◆ **Source excerpt**
■ ■ ■ ■ ■

Television producer Mona Scott-Young has been dubbed the Queen of Ratchet TV, and her show, Love & Hip Hop, has been accused of exploiting black culture, particularly black women. “It’s a damn shame that any black woman in a position of power would feel comfortable exploiting her sisters in her quest for the almighty dollar,” writes Sil Lai Abrams on The Grio. Of course, Mona Scott-Young is a businesswoman first and foremost, and if success is measured by how well you handle your critics, she has been running circles around her competition for years.
Love & Hip Hop, VH1's reality soap opera about men in the music business and the women who surround them, was conceived in 2006. It aired for the first time in 2011, has since spawned six different spinoffs—Love & Hip Hop: Atlanta, Chrissy & Mr. Jones, The Gossip Game, This Is Hot 97, Love & Hip Hop: Hollywood, and K. Michelle: My Life—and become one of the most polarizing shows on television.
It has an average of 1.8 million viewers, and when it airs, Twitter lights up with people who love to talk about the cast members and their endless string of horrible decisions. I was more interested in the woman behind the show.
Is Mona Scott-Young simply a black woman who makes a living filming other black women fighting over struggle rappers and pulling out each other’s expensive weaves? Or is there more to it? She isn’t forcing the women on her shows to do anything, right? Perhaps she is simply driven by her desire to make "good" television, and sometimes that means telling stories that are too real to ignore. It’s like watching Hoarders when, after clearing out years of waste, clutter, and debris, the owner discovers several cat corpses in her kitchen sink. It’s horrifying, but that’s life. The stories on Love & Hip Hop are painful to watch, but according to Scott-Young, at least they are real.

■ ■ ■ ■ ■

◆ **Material shown**
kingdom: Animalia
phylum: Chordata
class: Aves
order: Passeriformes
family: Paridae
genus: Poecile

■ ■ ■ ■ ■

◆ **Problem set**
**A.** Answer these questions from the article on Mona Scott-Young:
(i) In what year was Love & Hip Hop conceived?
(ii) How many viewers does the show have on average?
(iii) Who wrote the criticism quoted from The Grio?
**B.** In the article on Mona Scott-Young, take the part that opens with the words containing "Love & Hip Hop, VH1's" and closes with "behind the show.", and write it out with "social media" substituted for "Twitter".
**C.** Resume the article on Mona Scott-Young from the point where it stops.
The data has no connection to the article on Mona Scott-Young.

◆ **Responses to the exercise**
**A.**
(i) 2006
(ii) 1.8 million
(iii) Sil Lai Abrams

**B.**
Love & Hip Hop, VH1's reality soap opera about men in the music business and the women who surround them, was conceived in 2006. It aired for the first time in 2011, has since spawned six different spinoffs—Love & Hip Hop: Atlanta, Chrissy & Mr. Jones, The Gossip Game, This Is Hot 97, Love & Hip Hop: Hollywood, and K. Michelle: My Life—and become one of the most polarizing shows on television.
It has an average of 1.8 million viewers, and when it airs, social media lights up with people who love to talk about the cast members and their endless string of horrible decisions. I was more interested in the woman behind the show.

**C.**
"I Am the Business"
Mona Scott-Young was raised with five siblings in New York by a single mother from Haiti. Her first big gig was working with Chris Lighty at Violator Management in the ’90s. Clients included Missy Elliott, 50 Cent, and Busta Rhymes. She still works with Elliott, with whom she is currently planning a biopic, but her music management days are mostly behind her now that Love & Hip Hop has taken off.
“When I was in my late teens, I had an experience where I realized that my mother was functionally illiterate,” Scott-Young says. “That was a light-bulb moment for me because I realized, ‘Wow, all these things that I’ve admired and I’ve watched her accomplish, she did it with none of the tools that I have at my disposal.’”
I met Scott-Young at the Myx Fusions Moscato office in Chelsea, a dull space. Her production headquarters, Monami Entertainment, is down the street, and its bustling atmosphere is vastly different. Scott-Young, who has a raspy voice, perfectly coiffed hair and a stylish, authoritative demeanor, currently splits her time between the two offices as she continues her worldwide push of Myx, a bottled dessert wine company she helped establish last year, orchestrating a celebrity endorsement deal with Nicki Minaj. Her main focus, however, is the show.
“I can’t stress enough that the stuff they deal with on [Love & Hip Hop] is real,” Scott-Young says from her tidy desk. “We may frame it within a production construct that allows us to shoot on a schedule, but we’re not making up the stuff that they’re going through.”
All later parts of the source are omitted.